Although the impacts of degradation by channel erosion on palmiet wetland soil, groundwater and vegetation seem clear, some factors differed between wetlands, suggesting other explanations account for the patterns emerging. Several soil parameters differed significantly between degraded and pristine wetland fragments, but only for the Goukou and Kromme wetlands, and not for the Theewaterskloof wetland. We hypothesize that these differences are linked to the impacts of agricultural runoff. We did not measure this, however it is known that fertilizers and lime (usually dolomitic lime) are commonly applied to agricultural fields in the Cape Floristic Region of South Africa, particularly irrigated fields, to increase the pH and nutrient availability of extremely acidic and oligotrophic soils (Beukes et al. 2012). Both the Goukou and Kromme catchments have intensive irrigated agriculture adjacent to degraded palmiet wetlands.

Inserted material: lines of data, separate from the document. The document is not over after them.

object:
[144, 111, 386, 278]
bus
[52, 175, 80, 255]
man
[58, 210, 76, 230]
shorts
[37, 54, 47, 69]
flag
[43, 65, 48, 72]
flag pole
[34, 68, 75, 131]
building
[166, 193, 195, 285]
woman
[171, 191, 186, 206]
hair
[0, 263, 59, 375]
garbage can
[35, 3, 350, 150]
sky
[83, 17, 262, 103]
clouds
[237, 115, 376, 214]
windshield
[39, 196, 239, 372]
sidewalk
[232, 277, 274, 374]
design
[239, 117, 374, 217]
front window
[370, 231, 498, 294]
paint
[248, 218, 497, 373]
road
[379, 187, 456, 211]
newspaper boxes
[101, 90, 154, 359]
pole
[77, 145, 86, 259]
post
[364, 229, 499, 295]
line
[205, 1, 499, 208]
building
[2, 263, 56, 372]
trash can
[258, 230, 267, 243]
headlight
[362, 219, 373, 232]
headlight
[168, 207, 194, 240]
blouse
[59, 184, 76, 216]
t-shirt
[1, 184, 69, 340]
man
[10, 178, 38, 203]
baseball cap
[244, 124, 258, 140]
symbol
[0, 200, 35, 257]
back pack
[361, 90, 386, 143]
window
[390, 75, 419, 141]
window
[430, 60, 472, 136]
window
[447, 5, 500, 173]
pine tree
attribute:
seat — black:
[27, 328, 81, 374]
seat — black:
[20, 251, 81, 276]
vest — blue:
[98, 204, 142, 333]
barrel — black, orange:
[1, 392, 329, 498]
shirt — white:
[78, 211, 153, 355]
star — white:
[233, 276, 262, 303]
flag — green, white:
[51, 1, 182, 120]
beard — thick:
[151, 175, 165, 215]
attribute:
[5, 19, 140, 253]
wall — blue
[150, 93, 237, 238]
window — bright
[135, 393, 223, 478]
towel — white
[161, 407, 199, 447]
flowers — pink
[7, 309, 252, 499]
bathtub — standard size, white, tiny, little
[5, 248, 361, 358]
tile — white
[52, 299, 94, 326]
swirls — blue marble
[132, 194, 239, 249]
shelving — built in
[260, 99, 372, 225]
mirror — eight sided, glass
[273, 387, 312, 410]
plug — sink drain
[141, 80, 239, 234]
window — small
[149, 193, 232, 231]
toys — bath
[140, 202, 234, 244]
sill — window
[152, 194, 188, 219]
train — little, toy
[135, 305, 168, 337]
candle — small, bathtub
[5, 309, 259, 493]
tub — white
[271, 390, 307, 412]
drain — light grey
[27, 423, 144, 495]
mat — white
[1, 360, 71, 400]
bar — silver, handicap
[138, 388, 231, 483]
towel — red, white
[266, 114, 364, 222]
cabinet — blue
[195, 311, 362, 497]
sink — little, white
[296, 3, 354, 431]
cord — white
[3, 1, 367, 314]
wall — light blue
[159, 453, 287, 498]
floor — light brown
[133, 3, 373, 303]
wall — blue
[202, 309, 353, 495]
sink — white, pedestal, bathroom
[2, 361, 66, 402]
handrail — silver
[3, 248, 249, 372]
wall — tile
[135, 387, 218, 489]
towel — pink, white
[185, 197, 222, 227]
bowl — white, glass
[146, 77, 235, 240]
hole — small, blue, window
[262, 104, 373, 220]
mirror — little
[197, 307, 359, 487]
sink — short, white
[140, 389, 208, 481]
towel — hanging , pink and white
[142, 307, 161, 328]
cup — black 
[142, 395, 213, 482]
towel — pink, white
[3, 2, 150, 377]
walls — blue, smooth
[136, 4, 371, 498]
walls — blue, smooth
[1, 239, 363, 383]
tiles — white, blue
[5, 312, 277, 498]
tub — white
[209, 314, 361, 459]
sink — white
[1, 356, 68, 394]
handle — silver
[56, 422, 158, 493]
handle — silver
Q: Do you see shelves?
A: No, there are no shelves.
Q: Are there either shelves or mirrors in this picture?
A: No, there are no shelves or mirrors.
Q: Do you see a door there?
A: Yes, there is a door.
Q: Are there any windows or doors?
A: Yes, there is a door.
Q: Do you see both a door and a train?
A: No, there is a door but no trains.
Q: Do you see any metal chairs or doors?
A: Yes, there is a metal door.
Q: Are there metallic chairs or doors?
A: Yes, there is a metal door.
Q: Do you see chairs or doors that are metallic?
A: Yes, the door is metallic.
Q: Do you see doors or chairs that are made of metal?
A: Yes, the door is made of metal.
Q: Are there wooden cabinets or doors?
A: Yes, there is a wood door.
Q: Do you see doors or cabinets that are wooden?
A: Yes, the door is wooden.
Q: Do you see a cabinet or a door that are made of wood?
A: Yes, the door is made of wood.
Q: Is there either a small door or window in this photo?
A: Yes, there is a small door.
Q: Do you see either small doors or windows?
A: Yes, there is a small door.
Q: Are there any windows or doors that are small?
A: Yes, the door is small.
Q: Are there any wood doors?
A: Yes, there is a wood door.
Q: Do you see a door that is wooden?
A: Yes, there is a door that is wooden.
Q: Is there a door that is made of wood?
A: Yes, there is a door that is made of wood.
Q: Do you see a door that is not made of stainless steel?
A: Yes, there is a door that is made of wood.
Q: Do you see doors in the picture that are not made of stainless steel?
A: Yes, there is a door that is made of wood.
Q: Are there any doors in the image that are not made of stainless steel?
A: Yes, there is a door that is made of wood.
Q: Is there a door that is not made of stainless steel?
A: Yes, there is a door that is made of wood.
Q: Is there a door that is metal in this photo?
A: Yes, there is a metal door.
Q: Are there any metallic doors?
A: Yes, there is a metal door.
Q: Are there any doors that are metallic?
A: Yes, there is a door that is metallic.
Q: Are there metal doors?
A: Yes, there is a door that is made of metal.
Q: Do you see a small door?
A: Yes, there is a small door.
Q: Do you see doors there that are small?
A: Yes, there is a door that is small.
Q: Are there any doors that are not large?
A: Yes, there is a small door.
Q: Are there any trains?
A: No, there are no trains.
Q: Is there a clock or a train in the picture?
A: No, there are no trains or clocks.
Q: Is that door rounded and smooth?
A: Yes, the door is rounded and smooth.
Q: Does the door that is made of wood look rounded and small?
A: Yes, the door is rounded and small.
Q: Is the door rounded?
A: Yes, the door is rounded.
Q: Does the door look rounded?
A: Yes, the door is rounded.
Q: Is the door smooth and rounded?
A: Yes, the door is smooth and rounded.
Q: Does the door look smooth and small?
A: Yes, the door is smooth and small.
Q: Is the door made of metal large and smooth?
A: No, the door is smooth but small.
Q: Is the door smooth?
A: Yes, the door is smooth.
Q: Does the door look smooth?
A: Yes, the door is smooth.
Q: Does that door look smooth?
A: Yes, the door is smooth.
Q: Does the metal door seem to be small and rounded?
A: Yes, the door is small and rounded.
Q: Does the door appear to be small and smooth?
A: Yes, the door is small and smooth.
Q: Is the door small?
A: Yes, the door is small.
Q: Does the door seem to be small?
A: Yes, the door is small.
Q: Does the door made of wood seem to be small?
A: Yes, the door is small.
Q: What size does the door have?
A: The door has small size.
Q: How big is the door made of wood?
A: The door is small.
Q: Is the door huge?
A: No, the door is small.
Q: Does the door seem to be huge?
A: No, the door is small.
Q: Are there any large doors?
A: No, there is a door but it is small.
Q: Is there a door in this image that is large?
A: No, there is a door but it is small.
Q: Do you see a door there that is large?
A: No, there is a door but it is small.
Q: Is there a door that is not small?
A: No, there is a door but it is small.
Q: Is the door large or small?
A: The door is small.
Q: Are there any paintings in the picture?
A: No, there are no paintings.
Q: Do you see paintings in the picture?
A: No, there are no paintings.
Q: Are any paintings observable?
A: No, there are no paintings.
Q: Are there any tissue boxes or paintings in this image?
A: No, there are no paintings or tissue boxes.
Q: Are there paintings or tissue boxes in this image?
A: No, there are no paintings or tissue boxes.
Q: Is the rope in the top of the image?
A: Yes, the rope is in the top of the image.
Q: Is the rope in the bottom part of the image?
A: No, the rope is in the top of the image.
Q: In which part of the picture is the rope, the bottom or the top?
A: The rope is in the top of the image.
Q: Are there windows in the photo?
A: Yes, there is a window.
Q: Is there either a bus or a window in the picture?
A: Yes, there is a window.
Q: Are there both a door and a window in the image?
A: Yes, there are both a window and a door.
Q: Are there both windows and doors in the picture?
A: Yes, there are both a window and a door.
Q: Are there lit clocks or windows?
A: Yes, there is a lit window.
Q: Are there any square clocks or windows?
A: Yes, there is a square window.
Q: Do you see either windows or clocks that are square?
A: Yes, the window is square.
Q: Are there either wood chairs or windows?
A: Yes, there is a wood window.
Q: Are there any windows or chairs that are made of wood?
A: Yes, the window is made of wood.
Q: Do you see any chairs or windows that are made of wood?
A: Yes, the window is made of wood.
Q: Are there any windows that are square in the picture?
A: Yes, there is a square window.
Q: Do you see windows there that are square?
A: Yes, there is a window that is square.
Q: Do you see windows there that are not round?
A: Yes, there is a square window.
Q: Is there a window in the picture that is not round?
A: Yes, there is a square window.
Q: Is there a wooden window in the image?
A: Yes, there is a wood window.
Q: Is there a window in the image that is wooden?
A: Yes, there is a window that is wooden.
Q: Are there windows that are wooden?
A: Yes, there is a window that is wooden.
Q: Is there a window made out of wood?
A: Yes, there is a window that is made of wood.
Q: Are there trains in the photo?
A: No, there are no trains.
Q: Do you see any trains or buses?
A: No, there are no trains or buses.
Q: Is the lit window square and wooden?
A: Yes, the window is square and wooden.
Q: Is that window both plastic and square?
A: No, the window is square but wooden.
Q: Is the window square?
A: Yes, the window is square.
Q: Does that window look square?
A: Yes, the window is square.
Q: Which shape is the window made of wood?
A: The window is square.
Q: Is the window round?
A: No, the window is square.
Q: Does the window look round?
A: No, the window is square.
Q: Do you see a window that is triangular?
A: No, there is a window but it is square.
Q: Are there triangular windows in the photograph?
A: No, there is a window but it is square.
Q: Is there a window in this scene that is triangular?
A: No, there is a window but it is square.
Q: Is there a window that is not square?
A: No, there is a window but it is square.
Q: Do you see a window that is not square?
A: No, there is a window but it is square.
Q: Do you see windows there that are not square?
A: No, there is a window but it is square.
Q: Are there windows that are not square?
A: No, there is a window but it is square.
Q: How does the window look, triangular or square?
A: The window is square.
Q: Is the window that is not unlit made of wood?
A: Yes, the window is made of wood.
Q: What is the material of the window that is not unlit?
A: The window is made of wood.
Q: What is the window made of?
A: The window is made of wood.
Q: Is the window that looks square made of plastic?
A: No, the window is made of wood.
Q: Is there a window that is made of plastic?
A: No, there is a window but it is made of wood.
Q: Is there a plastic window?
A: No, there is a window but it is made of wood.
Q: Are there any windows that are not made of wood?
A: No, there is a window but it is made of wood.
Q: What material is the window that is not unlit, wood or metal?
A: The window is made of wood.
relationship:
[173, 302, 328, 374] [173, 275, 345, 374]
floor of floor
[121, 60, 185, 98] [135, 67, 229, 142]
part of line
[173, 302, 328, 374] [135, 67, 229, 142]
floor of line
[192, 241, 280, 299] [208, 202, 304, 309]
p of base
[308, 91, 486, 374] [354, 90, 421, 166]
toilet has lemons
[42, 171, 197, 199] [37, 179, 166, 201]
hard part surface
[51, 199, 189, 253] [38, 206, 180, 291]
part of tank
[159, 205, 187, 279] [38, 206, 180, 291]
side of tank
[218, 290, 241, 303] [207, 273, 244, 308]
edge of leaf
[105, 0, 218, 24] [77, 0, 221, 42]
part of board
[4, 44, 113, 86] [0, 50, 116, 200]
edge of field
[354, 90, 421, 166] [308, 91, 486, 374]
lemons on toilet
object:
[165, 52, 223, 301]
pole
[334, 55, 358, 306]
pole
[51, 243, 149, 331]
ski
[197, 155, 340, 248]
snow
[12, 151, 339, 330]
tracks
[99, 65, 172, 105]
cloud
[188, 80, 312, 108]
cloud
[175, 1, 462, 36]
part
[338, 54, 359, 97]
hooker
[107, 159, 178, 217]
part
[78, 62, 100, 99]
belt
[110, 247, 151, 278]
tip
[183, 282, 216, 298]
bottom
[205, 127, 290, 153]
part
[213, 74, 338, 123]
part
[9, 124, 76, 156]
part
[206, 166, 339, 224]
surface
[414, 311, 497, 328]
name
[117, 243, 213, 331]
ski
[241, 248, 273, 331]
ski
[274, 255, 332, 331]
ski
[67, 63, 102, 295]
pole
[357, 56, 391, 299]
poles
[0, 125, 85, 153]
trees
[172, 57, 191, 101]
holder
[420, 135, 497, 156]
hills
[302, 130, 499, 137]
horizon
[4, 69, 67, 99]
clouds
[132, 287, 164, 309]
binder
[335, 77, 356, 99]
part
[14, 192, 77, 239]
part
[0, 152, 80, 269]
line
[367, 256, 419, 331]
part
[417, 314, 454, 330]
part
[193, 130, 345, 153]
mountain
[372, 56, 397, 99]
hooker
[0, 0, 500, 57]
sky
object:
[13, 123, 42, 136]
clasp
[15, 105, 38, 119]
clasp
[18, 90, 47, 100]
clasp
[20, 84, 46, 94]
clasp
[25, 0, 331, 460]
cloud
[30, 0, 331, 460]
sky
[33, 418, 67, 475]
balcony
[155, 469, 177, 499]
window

Degradation as a result of pollution by agricultural runoff is one plausible explanation for the increased pH on degraded fragments of the Goukou and Kromme wetlands, as increased pH cannot be explained by the mechanisms around channel erosion alone. A characteristic of degradation by pollution of agricultural effluent may be the observed increased base saturation. We hypothesize that this is a result of base cations and hydrogen carbonates from the dolomitic lime leaching into the wetland soils from adjacent irrigated fields, resulting in the increase of base cations (Ca2+, Mg2+, Na+) that are evident in degraded palmiet wetland topsoils. We did not measure soils deeper than 10 cm and therefore it is possible that nutrient availability may differ in deeper soil layers. Although carbonates were not measured, we hypothesize that the carbonates from the dolomitic lime applied to agricultural fields also entered the wetland soils, possibly being the mechanism behind the observed increase in pH. It should be noted that these shifts in vegetation communities are less dramatic than those that occur with the loss of the entire alluvium as a result of channel erosion. It is unclear from this study what impact agricultural practices adjacent to palmiet wetlands are having on wetland biochemistry in terms of fertilizing/liming, and this should be investigated further.

Conclusion

There appear to be two major, compound types of degradation in palmiet wetlands. Channel erosion, often accompanied by invasion of alien plant species, causes a loss of alluvium and in extreme cases, the alluvium and accompanying vegetation of the entire wetland basin is washed away. Remaining soil has higher rates of decomposition as a result of the lowered water table and resultant aerobic conditions, which results in lower organic matter accumulation. A reduction in organic matter is hypothesized to cause a decrease in soil water content and cation exchange capacity, resulting in soil which is highly leached and less able to retain nutrients and cations. We hypothesize that as a result, groundwater had higher conductivity and pH in degraded wetlands. This channel erosion and resultant biochemical changes are associated with a completely new plant community, composed mostly of pioneer species, with patches of the original Prionium serratum wetland vegetation persisting–depending on the severity of degradation. The second type of degradation discussed here, pollution by agricultural effluent, may increase base saturation, possibly as a result of liming practices in agriculture. Loss of soil organic matter implies a release of CO2 into the atmosphere, loss of alluvium implies a decrease in flood attenuation [through the loss of peat and all the vegetation biomass on this peat, both of which would play a significant role in dissipating the force of floods (Rebelo et al. 2015)] and a reduction in cation exchange capacity and bulk density would imply a reduction in the water purification capacity of palmiet wetlands. This suggests a marked reduction in ecosystem service provision with palmiet wetland degradation. Once the pristine wetland soils and vegetation communities are lost, it would take tremendous effort and long timescales to restore these palmiet wetlands. This makes a case for the protection and conservation of remaining pristine patches of this unique South African valley-bottom wetland system.